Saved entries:
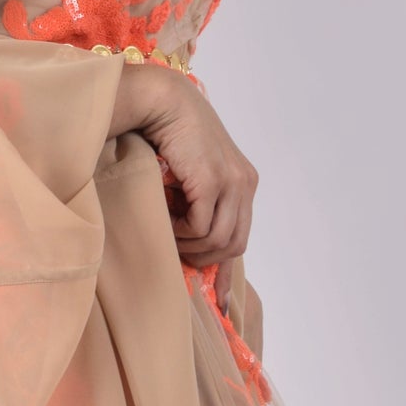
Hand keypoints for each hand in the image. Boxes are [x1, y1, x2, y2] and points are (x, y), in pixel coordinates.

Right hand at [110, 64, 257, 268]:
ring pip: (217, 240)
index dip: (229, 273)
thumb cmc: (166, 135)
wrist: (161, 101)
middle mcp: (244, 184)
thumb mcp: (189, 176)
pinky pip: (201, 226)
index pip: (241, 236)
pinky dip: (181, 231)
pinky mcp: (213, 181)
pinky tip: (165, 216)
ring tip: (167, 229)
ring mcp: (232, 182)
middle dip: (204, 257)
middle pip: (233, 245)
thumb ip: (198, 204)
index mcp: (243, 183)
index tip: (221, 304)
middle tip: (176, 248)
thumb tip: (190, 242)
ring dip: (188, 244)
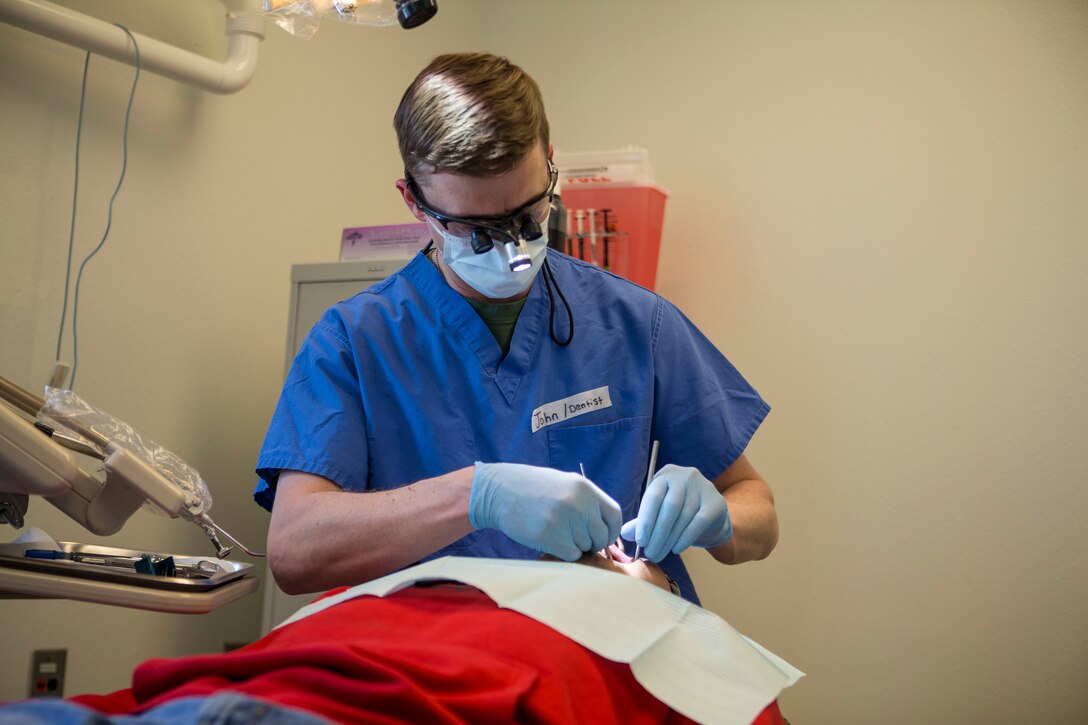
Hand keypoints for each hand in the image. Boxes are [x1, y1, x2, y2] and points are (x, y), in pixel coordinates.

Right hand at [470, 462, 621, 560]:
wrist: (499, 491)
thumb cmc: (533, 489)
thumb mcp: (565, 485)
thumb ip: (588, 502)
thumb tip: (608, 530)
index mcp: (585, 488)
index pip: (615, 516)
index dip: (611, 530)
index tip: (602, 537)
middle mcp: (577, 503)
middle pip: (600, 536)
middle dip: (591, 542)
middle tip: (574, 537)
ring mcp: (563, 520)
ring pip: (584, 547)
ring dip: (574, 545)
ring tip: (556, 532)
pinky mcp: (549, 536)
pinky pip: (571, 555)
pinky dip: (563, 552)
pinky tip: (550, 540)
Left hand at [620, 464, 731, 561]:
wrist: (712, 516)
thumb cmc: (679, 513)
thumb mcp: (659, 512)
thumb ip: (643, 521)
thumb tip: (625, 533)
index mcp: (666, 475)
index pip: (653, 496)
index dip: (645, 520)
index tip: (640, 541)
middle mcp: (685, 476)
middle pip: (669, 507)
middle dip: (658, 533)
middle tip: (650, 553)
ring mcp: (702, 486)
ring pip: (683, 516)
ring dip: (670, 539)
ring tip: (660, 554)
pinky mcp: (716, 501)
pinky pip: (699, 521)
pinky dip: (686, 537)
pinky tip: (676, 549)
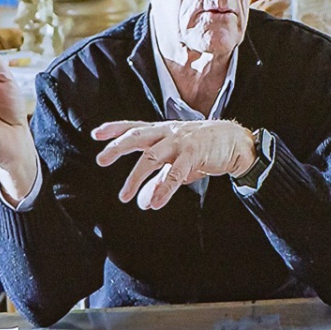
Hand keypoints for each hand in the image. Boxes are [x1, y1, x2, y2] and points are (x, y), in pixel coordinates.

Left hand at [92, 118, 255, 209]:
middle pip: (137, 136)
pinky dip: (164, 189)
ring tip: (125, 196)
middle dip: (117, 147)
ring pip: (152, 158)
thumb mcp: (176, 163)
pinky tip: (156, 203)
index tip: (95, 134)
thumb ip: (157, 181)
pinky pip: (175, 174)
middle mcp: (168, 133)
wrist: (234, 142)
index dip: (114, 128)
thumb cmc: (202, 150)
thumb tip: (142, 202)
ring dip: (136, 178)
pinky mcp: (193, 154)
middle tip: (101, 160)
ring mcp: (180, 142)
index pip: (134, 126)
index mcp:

• _What you have to do_
Nothing may be altered when you restate the records, but every picture must be dropped.

• _Response to this exercise_
Hand keypoints for each hand in the image. Boxes are [x1, y1, x2, y2] and points are (x, y), in pixel coordinates.

Right hand at [110, 64, 257, 268]:
ring pip: (217, 240)
index dip: (229, 273)
thumb cmc: (166, 135)
wrist: (161, 101)
middle mcp: (244, 184)
thumb mcp: (189, 176)
pinky pip: (201, 226)
index pip: (241, 236)
pinky dip: (181, 231)
pinky mcp: (213, 181)
pinky tip: (165, 216)
ring tip: (167, 229)
ring mcp: (232, 182)
middle dip: (204, 257)
middle pip: (233, 245)
thumb ip: (198, 204)
index mcp: (243, 183)
index tip: (221, 304)
middle tip: (176, 248)
thumb tip: (190, 242)
ring dip: (188, 244)
Hand keypoints for each hand in the image. Boxes are [x1, y1, x2, y2] and points are (x, y), in pixel coordinates.

Right hand at [470, 462, 621, 560]:
wrist: (499, 491)
thumb cmc: (533, 489)
thumb mcp: (565, 485)
thumb ip: (588, 502)
thumb tip: (608, 530)
index mcp: (585, 488)
index pip: (615, 516)
index dip: (611, 530)
index tip: (602, 537)
middle mcp: (577, 503)
middle pip: (600, 536)
middle dip: (591, 542)
middle tip: (574, 537)
ring mcp: (563, 520)
ring pip: (584, 547)
ring dip: (574, 545)
ring tip: (556, 532)
pinky mcp: (549, 536)
pinky pip: (571, 555)
pinky dip: (563, 552)
pinky tip: (550, 540)
Left hand at [620, 464, 731, 561]:
wrist: (712, 516)
thumb cmc: (679, 513)
thumb mcp: (659, 512)
thumb ip: (643, 521)
thumb tip: (625, 533)
index mcp: (666, 475)
index pip: (653, 496)
index dip: (645, 520)
index tip: (640, 541)
middle mcp: (685, 476)
middle pip: (669, 507)
middle dip: (658, 533)
middle tip: (650, 553)
ring mcp: (702, 486)
ring pip: (683, 516)
ring dip: (670, 539)
ring tip: (660, 554)
pinky mcp: (716, 501)
pinky pip: (699, 521)
pinky dip: (686, 537)
pinky tip: (676, 549)
Hand keypoints for each hand in the image. Boxes are [x1, y1, x2, y2] and points are (x, y), in pixel coordinates.

Left hand at [92, 118, 255, 209]:
middle pip: (137, 136)
pinky dip: (164, 189)
ring tip: (125, 196)
middle dip: (117, 147)
ring pip: (152, 158)
thumb mcp: (176, 163)
pinky tip: (156, 203)
index tip: (95, 134)
thumb ip: (157, 181)
pinky pip: (175, 174)
middle mcp: (168, 133)
wrist: (234, 142)
index dip: (114, 128)
thumb cmc: (202, 150)
thumb tip: (142, 202)
ring dip: (136, 178)
pinky mcp: (193, 154)
middle tip: (101, 160)
ring mcp: (180, 142)
index pip: (134, 126)
index mcp:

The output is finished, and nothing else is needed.